Bekasi | Jurnal Inspirasi
Demonstrasi menolak Omnibus Law UU Cipta Kerja (Ciptaker) di Kawasan Industri Jababeka, Cikarang, Kabupaten Bekasi, Rabu (7/10), diwarnai bentrokan. Sebanyak enam mahasiswa Universitas Pelita Bangsa dilarikan ke rumah sakit dalam kondisi kritis. Rekan korban, Abdul Muhaimin mengatakan, “Alhamdulilah operasinya berjalan lancar, dan sekarang masih dalam pemulihan,” mata Muhaimin, Kamis (8/10).
Muhaimin mengaku, Nasrul mengalami luka di bagian kepala akibat tembakan peluru karet mengenai bagian kepalanya. Sehingga, pihak medis mengambil tindakan operasi.
Sebelumnya pihak kampus menjelaskan, “Enam orang dalam kondisi cukup kritis, satu mahasiswa masih dalam tindakan serius karena terus mengalami pendarahan,” ujar Humas Universitas Pelita Bangsa, Nining Yuningsih, Rabu (7/10).
Enam mahasiswa dilarikan ke dua rumah sakit berbeda karena tingkat kritis yang butuh penanganan berbeda. Tiga mahasiswa dilarikan ke RS Harapan Keluarga dan sisanya ke RS Karya Medika. Nining sekaligus membantah kabar media sosial yang menyebut satu mahasiswa UPB meninggal. Para mahasiswa yang masuk rumah sakit, kata dia, didominasi luka pendarahan pada bagian kepala hingga pelipis. Nining belum dapat mengonfirmasi soal luka akibat peluru karet, meski laporan dari mahasiswa yang ikut demo mengatakan demikian. “Namun kabar mahasiswa kami meninggal dapat kami tegaskan bahwa itu tidak benar,” ujarnya.
Dikonfirmasi terpisah, Ketua DPC GMNI Kabupaten Bekasi Yogi Trinanda mengabarkan soal bentrokan yang terjadi dengan polisi tersebut. Setidaknya, kata dia, tiga rekannya harus menjalani pengobatan di rumah sakit terdekat. “Tiga [korban]. Dua luka di kepala, satu luka di rahang pipi,” ujar Ketua DPC GMNI Kabupaten Bekasi Yogi Trinanda.
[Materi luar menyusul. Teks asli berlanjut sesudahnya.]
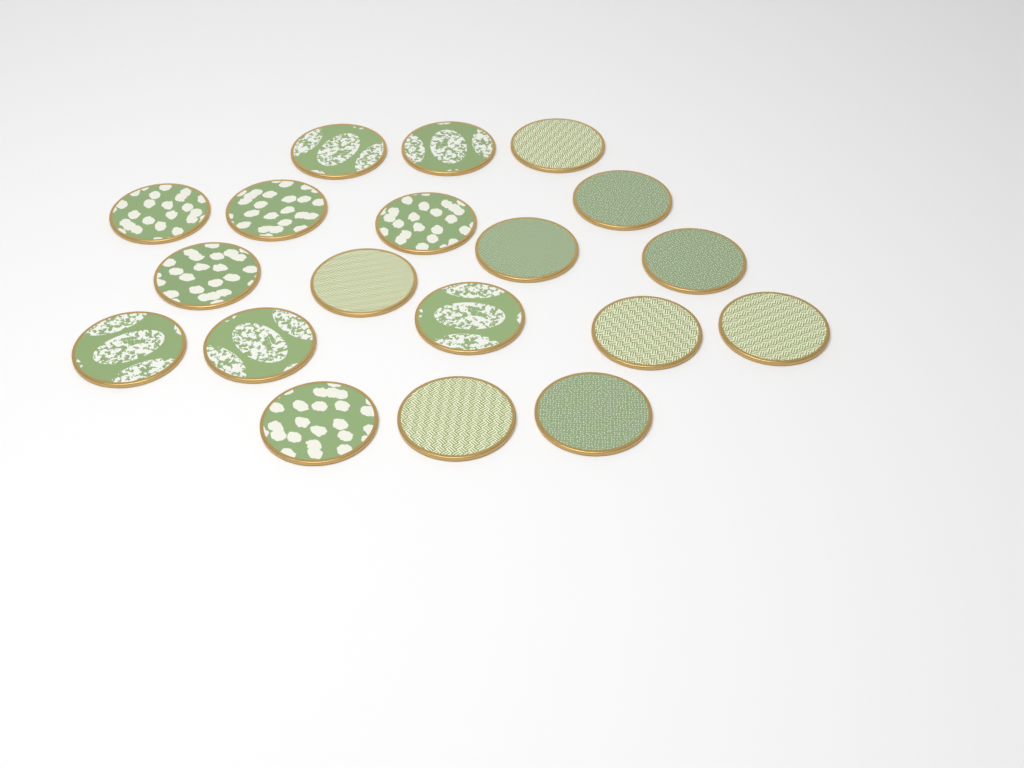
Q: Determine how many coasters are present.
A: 19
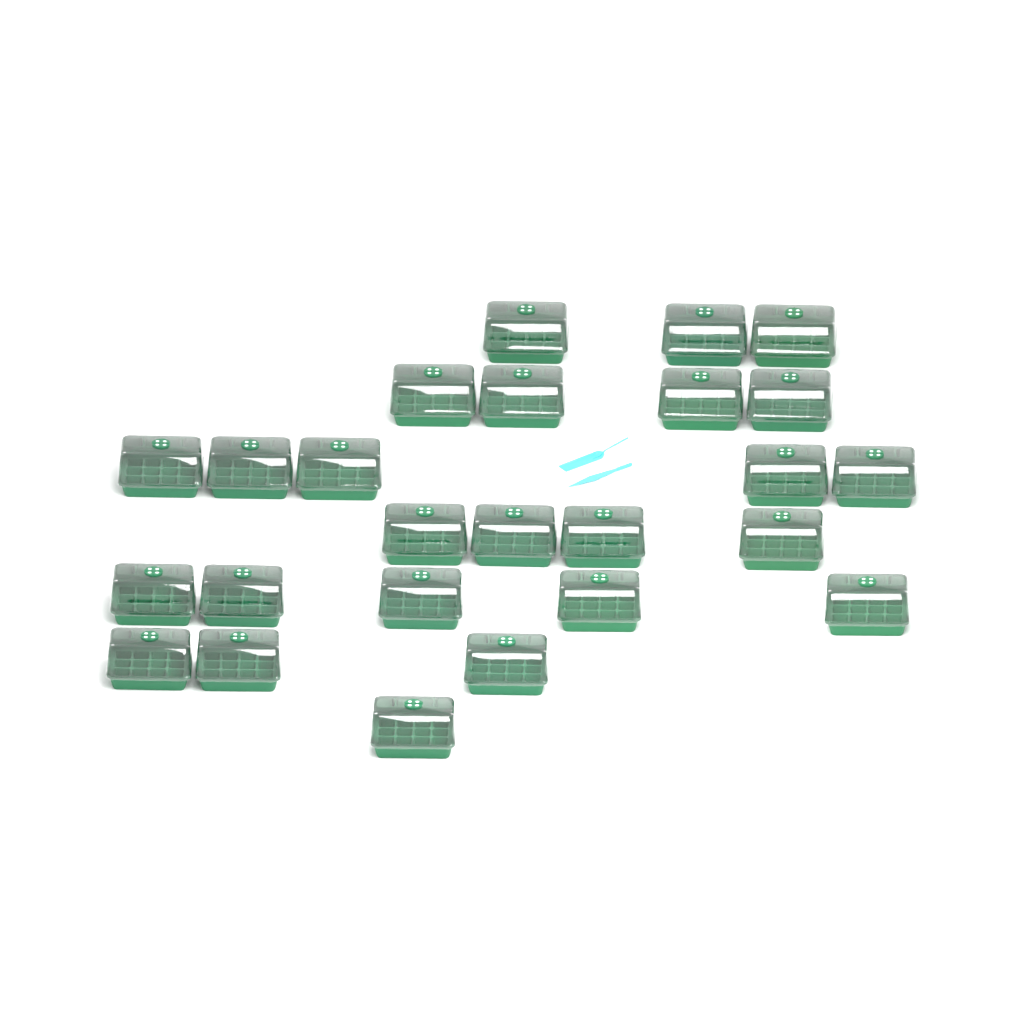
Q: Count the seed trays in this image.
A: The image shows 25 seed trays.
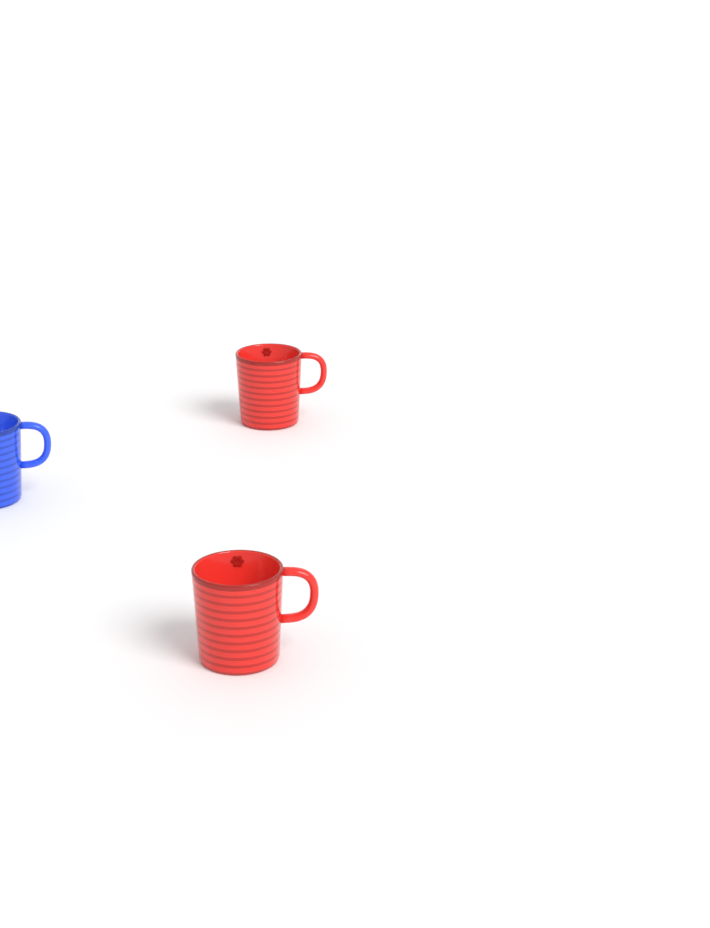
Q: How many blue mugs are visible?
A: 1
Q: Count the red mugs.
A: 2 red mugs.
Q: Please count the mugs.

Salah satu dari mahasiswa yang terluka itu adalah rekannya sesama GMNI, seorang dari organ mahasiswa lain, dan satu lagi diketahui tak terlibat organisasi kemahasiswaan. Ia menerangkan tiga mahasiswa tersebut menjalani perawatan medis di rumah sakit, di antarnya dijahit. Salah seorang, kata dia, harus melewati rawat inap.
Ia menerangkan massa mahasiswa yang berasal dari kampus Universitas Pelita Bangsa melakukan aksi penolakan omnibus law ciptaker. Mereka, kata Yogi, bergerak dari kampus menuju kawasan Jababeka sekitar pukul 09.00 WIB. Namun, langkah mereka sempat terhenti karena diadang polisi. Setelah bernegosiasi, sempat ada kesepakatan massa hanya boleh bergerak hingga tengah kawasan Jababeka 1, tak boleh mendekati jalan tol.
Tapi, belum sampai ke titik yang disepakati, massa kembali disekat aparat keamanan. Alhasil, kata dia, mulai terjadi keributan. Pada Rabu malam, kata Yogi, massa mahasiswa sudah selesai melakukan aksi. Namun, ia memastikan, rekan-rekannya sesama mahasiswa tak akan berhenti hari ini saja melakukan aksi penolakan omnibus law cipta kerja.
Menyikapi peristiwa kekerasan terhadap massa mahasiswa di Jababeka tersebut, Ketua Umum DPP GMNI Arjuna menyerukan kepada pihak aparat keamanan agar tak represif mengamankan demonstrasi.
“Pengamanan memang perlu. Tapi tidak perlu berlebihan dan tidak perlu represif. Karena ini penolakan biasa. Masyarakat mengungkapkan pikirannya bagian dari demokrasi, dilindungi undang-undang dasar,” ujar Arjuna dalam keterangannya.
“Di Bekasi, kader kami jadi korban tindakan represif aparat keamanan. Jadi kami sangat menyesalkan aparat yang seharusnya melindungi. Bukan menggebuk agar mahasiswa tidak berdemonstrasi,” imbuhnya. DPP GMNI menurut Arjuna akan menindaklanjuti kasus pemukulan ini dengan melaporkannya ke Komnas HAM.
“Kami akan melaporkan ke Komnas HAM. Karena setiap mengamankan aksi demonstrasi aparat memiliki protap. Tidak bisa sembarang pukul,” pungkas dia.